輝きを見れば見るほど、脳髄が痺れていく。
その痺れに身を預ければ、肌を焦がす熱ささえ、心地よく感じる。

燃え堕ちる世界の幻惑
湧き上がる悲鳴の幻聴
炎の揺らぎが視界と心を暗く、鈍く覆っていく
そう――――この炎に身を投げたら、どれほど幸福なことだろうかと、幻視してしまうほど、強い誘惑。

魔的な輝き。誘蛾灯の怪しさ。
ああ、炎に焼かれると分かっていて、飛び込む蟲はこんな気分なのだろう――――


「マスター!どうした、正気に戻れ!」

その声で、霞んだように濁っていた頭が揺さぶられ、クリアに戻った。
どうやら、束の間、正気を失っていたらしい。
周囲を見渡せば、炎の熱こそ目を開けていられないほどだが、肌を直接炙るほどではない。
だが、先ほどの精神を直接炙られたような、恐怖はいまだ心の底をなぶるように残っている。その苦痛と恐怖に、ただ荒い呼吸を零す。吐き気を催すような、めまいに世界がぐらぐらと揺れて見える。そうして、肩で大きく息をつきながら、顔を上げようとして――――アーチャーの大きな手で、ふさがれた。

「白乃。これは君が見ていいものではない」

目を閉じると、心の底を攫うような不快感が薄れる。すべての活動を、狂わせる異常な精神状態。そんなものに陥っていたことに、今更ながらに気付き、ぞっとするような悪寒が背筋を走り抜ける。今、自分は知らないうちに処刑台に、乗せられていたのだと自覚し、凍り付くような震えが走った。


「ええレディ、この炎を直視してはなりません。著しい精神干渉と汚染を引き起こすようです」

厳しい声で、炎の向こうを見据えるガウェイン。
炎に身を投げたくなるほどの狂気。
なるほどこれが、この術式に付与されたの効果か。


『待って……て、今すぐに、そのプロ…ラムを解析して……解析、終了。これは術………式じゃ……て…宝具!?うそ、ど………にサーヴァントが!?』

通信機から聞こえる声が遠い。
どうやら、周囲の霊子が著しく乱されているようだ。
ならば、とその元凶を叩こうと思うものの、元凶自体が炎の向こうに隠れているのだ。
正直、この炎を見つめるだけで、精神のバランスを失いそうなこちらの身としては、あまりにも困難と言うものだろう。

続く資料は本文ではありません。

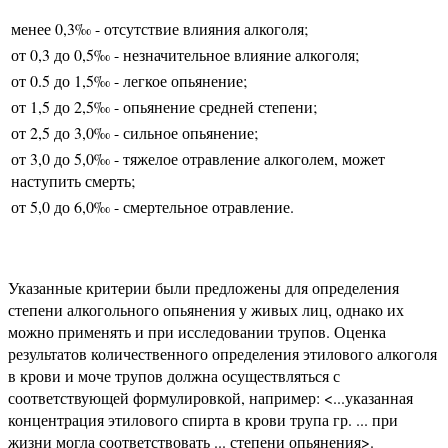
менее 0,3‰ - отсутствие влияния алкоголя;
от 0,3 до 0,5‰ - незначительное влияние алкоголя;
от 0.5 до 1,5‰ - легкое опьянение;
от 1,5 до 2,5‰ - опьянение средней степени;
от 2,5 до 3,0‰ - сильное опьянение;
от 3,0 до 5,0‰ - тяжелое отравление алкоголем, может
наступить смерть;
от 5,0 до 6,0‰ - смертельное отравление.
Указанные критерии были предложены для определения
степени алкогольного опьянения у живых лиц, однако их
можно применять и при исследовании трупов. Оценка
результатов количественного определения этилового алкоголя
в крови и моче трупов должна осуществляться с
соответствующей формулировкой, например: <...указанная
концентрация этилового спирта в крови трупа гр. ... при
жизни могла соответствовать ... степени опьянения>.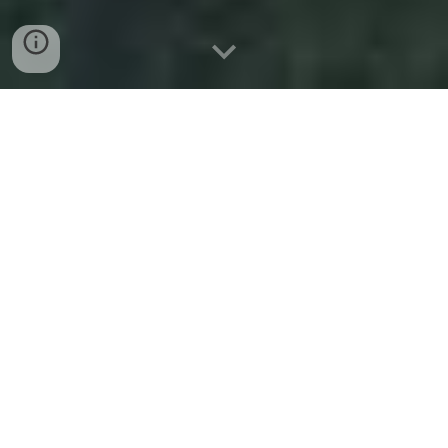
Familientag Bunter Kreis 2026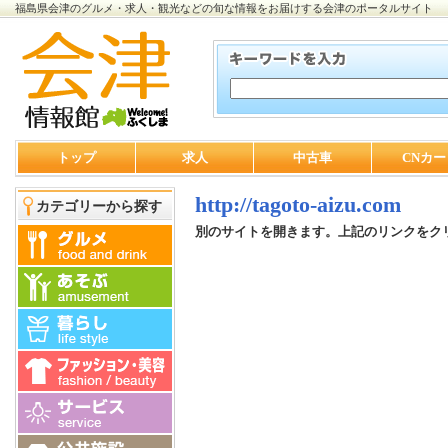
福島県会津のグルメ・求人・観光などの旬な情報をお届けする会津のポータルサイト
トップ
求人
中古車
CNカー
http://tagoto-aizu.com
カテゴリーから探す
別のサイトを開きます。上記のリンクをク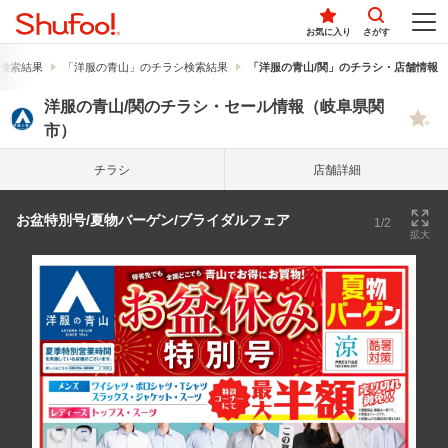
お気に入り
さがす
検索結果
「洋服の青山」のチラシ検索結果
「洋服の青山/関」のチラシ・店舗情報
洋服の青山/関のチラシ・セール情報（岐阜県関
市）
チラシ
店舗詳細
お盆特別号/夏物バーゲン/ブライダルフェア
1/2
拡大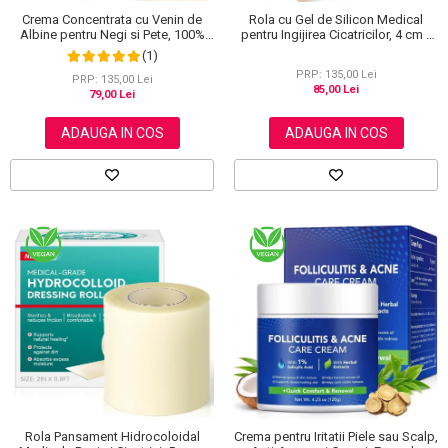
Crema Concentrata cu Venin de
Rola cu Gel de Silicon Medical
Albine pentru Negi si Pete, 100%
pentru Ingijirea Cicatricilor, 4 cm x
Naturala, 120 g
1.5 m
(1)
PRP: 135,00 Lei
PRP: 135,00 Lei
85,00 Lei
79,00 Lei
ADAUGA IN COS
ADAUGA IN COS
Rola Pansament Hidrocoloidal
Crema pentru Iritatii Piele sau Scalp,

だいたい、ここで息をするだけでも少しづつ、魔力が消費されていくのだ。
―――いや、体が正気を保つために、本能的に魔力を放つことで、防壁としているようだ。ならば、と魔力を意識して放出し、アーチャーの手を、そっとのけて自分の目で周囲を確認する。


「くっ、ステータスの弱体化、だと?―――なんだこの術式は、サーヴァントにこれほどの影響力があるとはいったい――――!?」

そして、その効果はサーヴァントにも表れているらしい。
苦しげに顔をしかめるアーチャーと、苦虫をかみつぶしたようなガウェイン。
特に対魔力の低いアーチャーでは、不用意に直視することすら厳しいのだろう。


『フィ……ド内に歪み、の核を確…。後付さ………つあ、るウイル、スを…今…ぐ除去して――――っっ、そん、な!』

信じられないものを見たような、ラニの悲鳴がノイズの向こうに聞こえる。


「穴倉を出るのが遅過ぎましたね、巨人の娘。矛盾を受容できない今のあなたでは、私の宿業にはまだ遠い」

炎の向こうから、嘲るように密やかな声が響く。
むせ返るような熱に目の前が歪む。
緊張と重圧でえづくように、上下する喉が痛い。
瞬間、目の前で炎が、主を招き入れるように、二手に別れた。

「万象は悉く、灰と溶ける。この炎を逃れうるものはない。――陥落せよ王城の灰シャトー・トレベス


―――その先、煉獄の川の向こう
炎の祭壇の只中に、人ならざる魔力を持った、何かが立っていた。